━━ PAGE TEXT

2

I want a user to be able to submit a url, and then display that url to other users as a link.

If I naively redisplay what the user submitted, I leave myself open to urls like

http://somesite.com' ><script>[any javacscript in here]</script>

that when I redisplay it to other users will do something nasty, or at least something that makes me look unprofessional for not preventing it.

Is there a library, preferably in java, that will clean a url so that it retains all valid urls but weeds out any exploits/tomfoolery?

Thanks!

Bruce
  • 1,042
  • 2
  • 17
  • 28
  • Have a look [here](http://stackoverflow.com/a/4605816/1225328). – sp00m Aug 30 '12 at 10:05
  • you want URLEncoding or you don't want to display the whole URL ??? – Harmeet Singh Aug 30 '12 at 10:06
  • This question asks for a **valid URL regular expression: http://stackoverflow.com/questions/161738/what-is-the-best-regular-expression-to-check-if-a-string-is-a-valid-url **. The answers are helpful. You'd simply need to create a regular expression matcher in java – Redandwhite Aug 30 '12 at 11:01

3 Answers3

3

I think what you are looking for is output encoding. Have a look at OWASP ESAPI which is tried and tested way to perform encoding in Java.

Also, just a suggestion, if you want to check if a user is submitting malicious URL, you can check that against Google malware database. You can use SafeBrowing API for that.

josh-cain
  • 4,466
  • 4
  • 32
  • 53
gauravphoenix
  • 2,386
  • 3
  • 22
  • 32
3

URLs having ' in are perfectly valid. If you are outputting them to an HTML document without escaping, then the problem lies in your lack of HTML-escaping, not in the input checking. You need to ensure that you are calling an HTML encoding method every time you output any variable text (including URLs) into an HTML document.

━━━━
━━ DATA

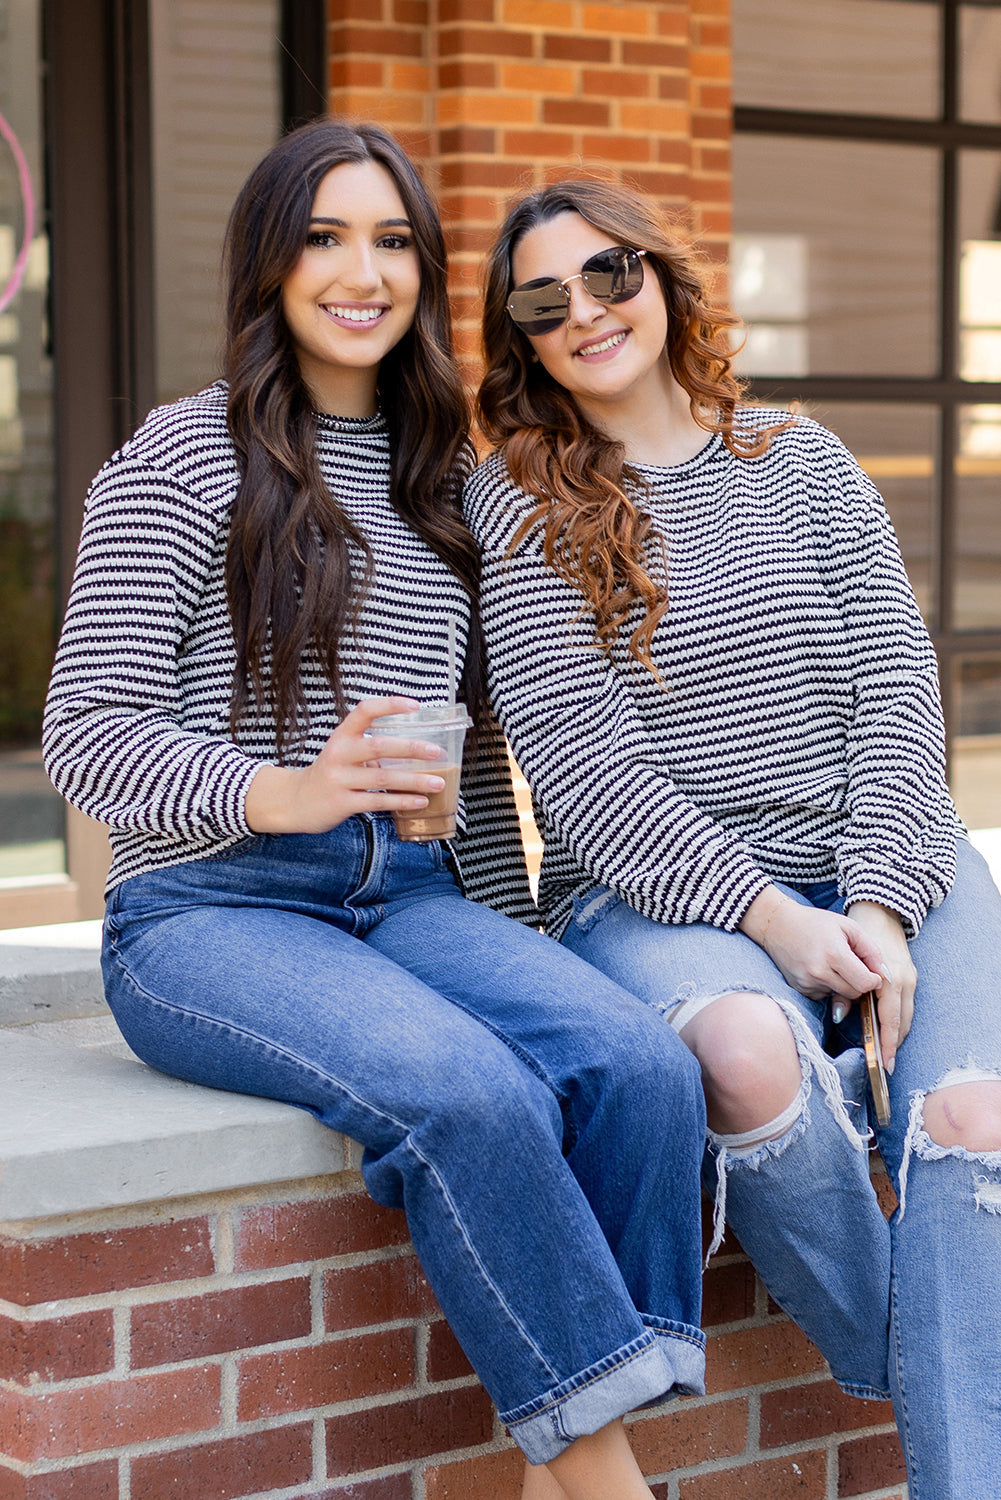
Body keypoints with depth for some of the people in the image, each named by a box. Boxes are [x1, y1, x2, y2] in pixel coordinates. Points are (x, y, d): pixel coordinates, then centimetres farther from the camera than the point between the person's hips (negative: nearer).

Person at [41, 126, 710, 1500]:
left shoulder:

━━━━

REQUIRED ACTIONS
• a. Count the lines in the listing that contain the string "coordinates", with case counting. Reply with the number only.
• b. Please go on with the thread about cleaning user-submitted URLs, picking up after its last sentence.
The listing has no connection to the thread about cleaning user-submitted URLs.

YOUR RESPONSES
• a. 1

• b.
Java does not have a built-in HTML encoder (poor show!) but most web libraries do (take your pick, or write it yourself with a few string replaces). If you use JSTL tags, you get escapeXml to do it for free by default:

<a href="<c:out value="${link}"/>">ok</a>

Whilst your main problem is HTML-escaping, it is still potentially beneficial to validate that an input URL is valid to catch mistakes - you can do that by parsing it with new URL(...) and seeing if you get a MalformedURLException.

You should also check that the URL begins with a known-good protocol such as http:// or https://. This will prevent anyone using dangerous URL protocols like javascript: which can lead to cross-site-scripting as easily as HTML-injection can.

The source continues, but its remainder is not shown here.